Die Idee hinter der Netzneutralitätregulierung war, den Zustand des Internets zu Zeiten seiner Entwicklung und des Booms rund um das Jahr 2000 zu bewahren. Denn viele sehen in dem gleichberechtigten Zugang aller Martkteilnehmer_innen zu der Ressource Internet eine der zentralen Bedingungen für die Entwicklung eines sogenannten freien Internetmarkts.

Selbstredend war dieser Marktzugang nie gleichberechtigt in einem global sozialen Sinne. Darum hängt die Debatte um Netzneutralität auch immer ein bisschen schief. Denn sie klammert eine zentrale Frage systematisch aus: Wer hat überhaupt Zugang zu einem Kabel mit Internet und kann seine Daten mit diesem Kabel ins weltweite Netz einspeisen, wo sie sich dann – gleichberechtigt neben vielen anderen Daten – verbreiten können? Die gesamte Regulierungsdebatte streitet nur um das letzte Stück vom Kabel, nämlich die Verbindung vom Provider zum Endkunden. Alles was davor passiert, ist kaum reguliert: Wem gehören die Netze? Wo und wie wird ausgebaut, wer kann sie zu welchen Konditionen nutzen? Wie muss das Verhältnis der Dienstanbieter untereinander reguliert werden, wie das Verhältnis zwischen den Providern?

Netzneutralität mit privater Netzinfrastruktur?

Die Frage der Netzneutralität hängt darum eng mit der Frage von Netzinfrastruktur und einem (kostengünstigen) Netz für alle zusammen. Die ersten Runden Netzausbau bis zu den 1990er Jahren wurden allesamt von Nationalstaaten und meistens deren Telekommunikationsunternehmen übernommen. Doch diese sind heute privatwirtschaftliche Unternehmen und haben keinen Auftrag mehr, flächendeckende Infrastrukturen herzustellen. Wenn sie ausbauen, soll es auch Gewinne geben. Inzwischen bauen Anbieter wie Google eigene Netze und sind dadurch weitgehend von Regulierungsbestrebungen nicht betroffen, da ihre Inhalte über die eigenen Netze sowieso immer schnell verfügbar sind.

Wenn aber Netzinfrastruktur entweder nicht vorhanden ist oder von privatwirtschaftlichen Akteuren betrieben wird und dadurch die Bandbreite schlichtweg vielerorts fehlt, gleichzeitig die technischen Entwicklungen, Moden und Konsumgewohnheiten durch Onlinespiele und Videostreaming immer hochbandbreitiger werden, dann beißt sich die Katze am Ende in den Schwanz. Oder vielmehr in die Endnutzer_in.

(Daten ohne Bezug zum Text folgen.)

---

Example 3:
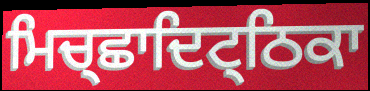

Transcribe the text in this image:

ਮਿਚ੍ਛਾਦਿਟ੍ਠਿਕਾ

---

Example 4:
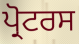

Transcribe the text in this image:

ਪ੍ਰੋਟਰਸ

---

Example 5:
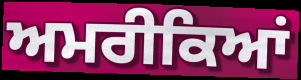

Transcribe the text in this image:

ਅਮਰੀਕਿਆਂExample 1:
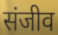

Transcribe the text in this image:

संजीव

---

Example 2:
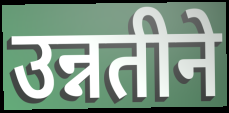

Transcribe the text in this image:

उन्नतीने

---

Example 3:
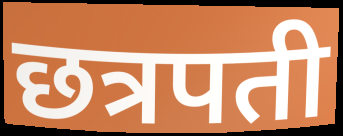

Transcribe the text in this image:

छत्रपती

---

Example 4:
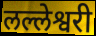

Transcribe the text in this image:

लल्लेश्वरी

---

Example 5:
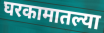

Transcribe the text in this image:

घरकामातल्या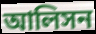
আলিসনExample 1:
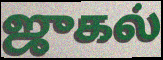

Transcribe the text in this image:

ஜுகல்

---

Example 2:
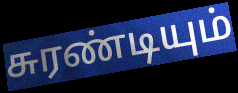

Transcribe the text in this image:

சுரண்டியும்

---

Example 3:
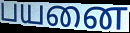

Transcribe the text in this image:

பயனை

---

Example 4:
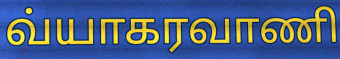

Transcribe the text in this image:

வ்யாகரவாணி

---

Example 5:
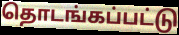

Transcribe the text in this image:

தொடங்கப்பட்டுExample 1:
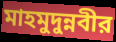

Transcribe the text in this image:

মাহমুদুন্নবীর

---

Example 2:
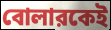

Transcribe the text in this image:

বোলারকেই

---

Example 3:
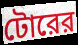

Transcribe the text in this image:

টোরের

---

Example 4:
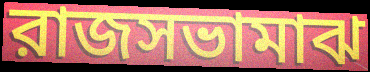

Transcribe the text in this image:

রাজসভামাঝ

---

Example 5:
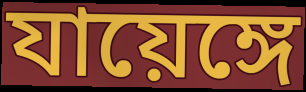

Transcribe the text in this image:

যায়েঙ্গে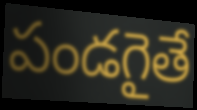
పండగైతే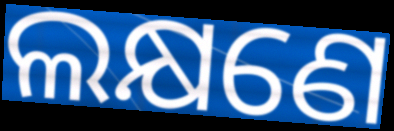
ଲକ୍ଷଣେ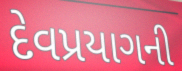
દેવપ્રયાગનીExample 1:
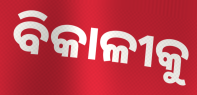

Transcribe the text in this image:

ବିକାଳୀକୁ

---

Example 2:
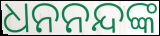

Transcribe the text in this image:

ଧନନନ୍ଦଙ୍କ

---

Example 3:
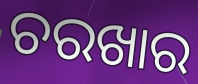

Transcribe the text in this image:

ଚରଖାର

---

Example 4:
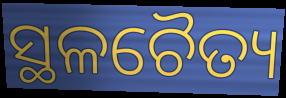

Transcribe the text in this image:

ସ୍ଥଳଚୈତ୍ୟ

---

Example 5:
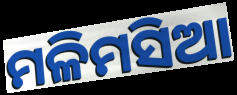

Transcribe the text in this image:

ମଳିମସିଆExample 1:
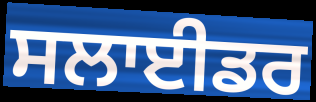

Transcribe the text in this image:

ਸਲਾਈਡਰ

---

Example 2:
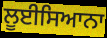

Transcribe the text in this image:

ਲੂਈਸਿਆਨਾ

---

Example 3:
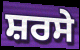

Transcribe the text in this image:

ਸ਼ਰਸੇ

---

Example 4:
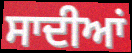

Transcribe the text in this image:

ਸਾਦੀਆਂ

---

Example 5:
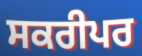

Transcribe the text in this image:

ਸਕਰੀਪਰ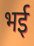
भई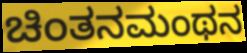
ಚಿಂತನಮಂಥನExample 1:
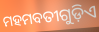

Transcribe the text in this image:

ମହମବତୀଗୁଡ଼ିଏ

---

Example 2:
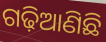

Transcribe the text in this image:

ଗଢ଼ିଆଣିଛି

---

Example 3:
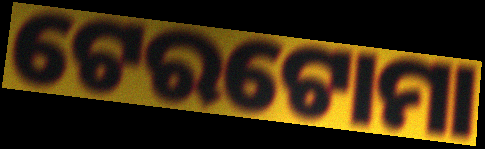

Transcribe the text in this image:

ଟେରଟୋମା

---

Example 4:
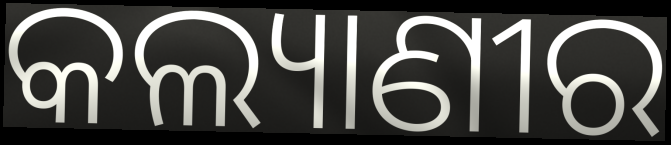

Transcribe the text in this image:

କଲ୍ୟାଣୀର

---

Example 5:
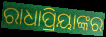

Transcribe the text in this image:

ରାଧାପ୍ରିୟାଙ୍କରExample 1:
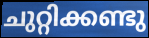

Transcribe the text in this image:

ചുറ്റിക്കണ്ടു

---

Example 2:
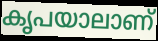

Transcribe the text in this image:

കൃപയാലാണ്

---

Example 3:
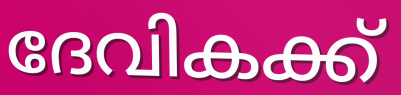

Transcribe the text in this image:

ദേവികക്ക്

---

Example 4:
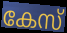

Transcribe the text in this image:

കേസ്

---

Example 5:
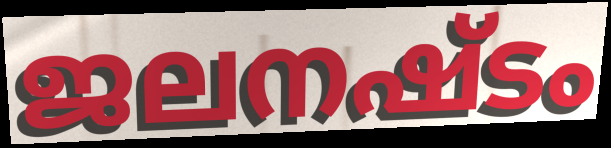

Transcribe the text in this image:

ജലനഷ്ടം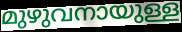
മുഴുവനായുള്ളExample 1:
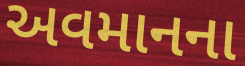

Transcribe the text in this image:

અવમાનના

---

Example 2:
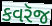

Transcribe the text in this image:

કવરૅજ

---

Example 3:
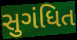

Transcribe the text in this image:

સુગંધિત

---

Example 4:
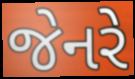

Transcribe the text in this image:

જેનરે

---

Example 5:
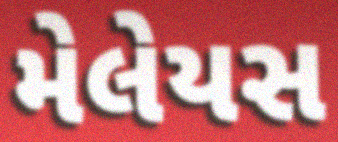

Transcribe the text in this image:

મેલેયસ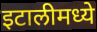
इटालीमध्येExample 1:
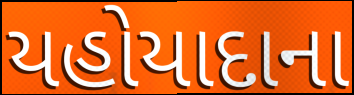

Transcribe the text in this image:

યહોયાદાના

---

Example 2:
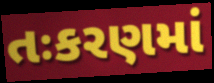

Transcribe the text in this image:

તઃકરણમાં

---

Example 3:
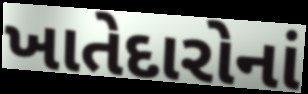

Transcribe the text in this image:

ખાતેદારોનાં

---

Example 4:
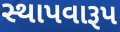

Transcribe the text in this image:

સ્થાપવારૂપ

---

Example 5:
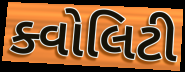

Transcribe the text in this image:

ક્વોલિટી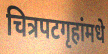
चित्रपटगृहांमधेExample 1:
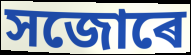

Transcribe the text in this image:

সজোৰে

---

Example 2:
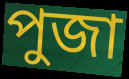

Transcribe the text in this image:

পুজা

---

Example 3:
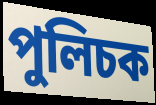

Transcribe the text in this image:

পুলিচক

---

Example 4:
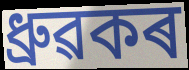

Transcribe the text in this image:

ধ্ৰুৱকৰ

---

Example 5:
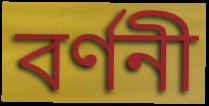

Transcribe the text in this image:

বৰ্ণনী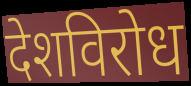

Aber auch die nichtkommerziellen Dienstanbieter haben in dieser Auseinandersetzung keine Chance mehr. Die Preise für die Nutzung der Netze werden entweder von nationalen Marktgiganten wie in Deutschland der Telekom in die Höhe getrieben, oder sie sind von internationalen Marktgiganten wie Google gleich ganz und gar privat und gar nicht nutzbar für Dienste außerhalb von Googles Produktpalette. Wer heute beispielsweise nichtkommerzielle Videos verbreiten will, kann das nur noch über Anbieter wie YouTube realisieren. Unabhängige Plattformen geraten zunehmend in Existenznöte. Die Netze sind schon lange nicht mehr offen und erst recht nicht frei.

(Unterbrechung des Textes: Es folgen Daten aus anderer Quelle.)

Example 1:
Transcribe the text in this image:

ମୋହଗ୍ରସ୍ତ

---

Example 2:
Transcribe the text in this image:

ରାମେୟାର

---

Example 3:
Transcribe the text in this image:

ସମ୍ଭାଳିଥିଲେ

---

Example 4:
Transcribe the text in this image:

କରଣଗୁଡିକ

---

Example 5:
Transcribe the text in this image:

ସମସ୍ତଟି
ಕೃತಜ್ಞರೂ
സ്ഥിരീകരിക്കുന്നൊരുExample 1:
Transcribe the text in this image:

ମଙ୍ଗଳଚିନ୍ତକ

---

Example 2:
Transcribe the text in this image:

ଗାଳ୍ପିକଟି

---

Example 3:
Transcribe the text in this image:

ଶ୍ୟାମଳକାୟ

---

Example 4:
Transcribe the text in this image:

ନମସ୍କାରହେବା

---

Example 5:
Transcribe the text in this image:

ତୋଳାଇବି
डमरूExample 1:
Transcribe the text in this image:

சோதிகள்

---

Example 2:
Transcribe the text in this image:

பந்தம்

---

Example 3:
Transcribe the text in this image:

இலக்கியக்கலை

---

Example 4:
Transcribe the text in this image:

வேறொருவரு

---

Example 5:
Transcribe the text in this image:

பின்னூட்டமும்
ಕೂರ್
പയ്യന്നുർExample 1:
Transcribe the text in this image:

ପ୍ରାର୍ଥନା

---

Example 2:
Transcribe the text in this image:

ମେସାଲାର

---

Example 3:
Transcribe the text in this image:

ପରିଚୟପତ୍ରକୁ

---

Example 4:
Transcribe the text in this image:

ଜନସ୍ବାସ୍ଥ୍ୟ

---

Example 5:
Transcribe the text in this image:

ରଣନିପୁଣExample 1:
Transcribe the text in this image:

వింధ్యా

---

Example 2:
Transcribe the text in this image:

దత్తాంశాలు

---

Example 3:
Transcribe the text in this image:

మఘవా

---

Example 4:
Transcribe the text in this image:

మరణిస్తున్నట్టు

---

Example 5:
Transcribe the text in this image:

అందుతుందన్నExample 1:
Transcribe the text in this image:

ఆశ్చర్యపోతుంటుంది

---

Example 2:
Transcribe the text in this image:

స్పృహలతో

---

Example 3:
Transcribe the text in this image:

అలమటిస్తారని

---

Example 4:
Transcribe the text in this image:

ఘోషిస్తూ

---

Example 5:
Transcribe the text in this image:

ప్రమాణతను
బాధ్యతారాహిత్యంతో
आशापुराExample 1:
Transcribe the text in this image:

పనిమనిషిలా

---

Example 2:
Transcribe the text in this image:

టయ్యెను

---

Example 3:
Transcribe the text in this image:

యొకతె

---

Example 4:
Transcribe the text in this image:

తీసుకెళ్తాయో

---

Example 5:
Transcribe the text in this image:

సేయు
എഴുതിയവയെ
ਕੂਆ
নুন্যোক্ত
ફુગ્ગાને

Ein freies, offenes Internet, wie es Internetpioniere der 1970er Jahre erträumten, ist in einem Kapitalismus, der diese Technologie integrierte und daran und darin wächst, nicht umsetzbar. Netzneutralität und Meinungsfreiheit sind sicherlich wichtige Grundpfeiler für ein offenes Internet. Aber ohne die Möglichkeit, Internet und die dazugehörige Infrastruktur an den Bedürfnissen der Menschen entlang zu entwickeln (statt entlang von Kapitalinteressen), kann es kein freies Internet geben. Über kurz oder lang braucht es eine Vergesellschaftung von Internetinfrastrukturen und deren Verwaltungen: Netzen, Providern und Software.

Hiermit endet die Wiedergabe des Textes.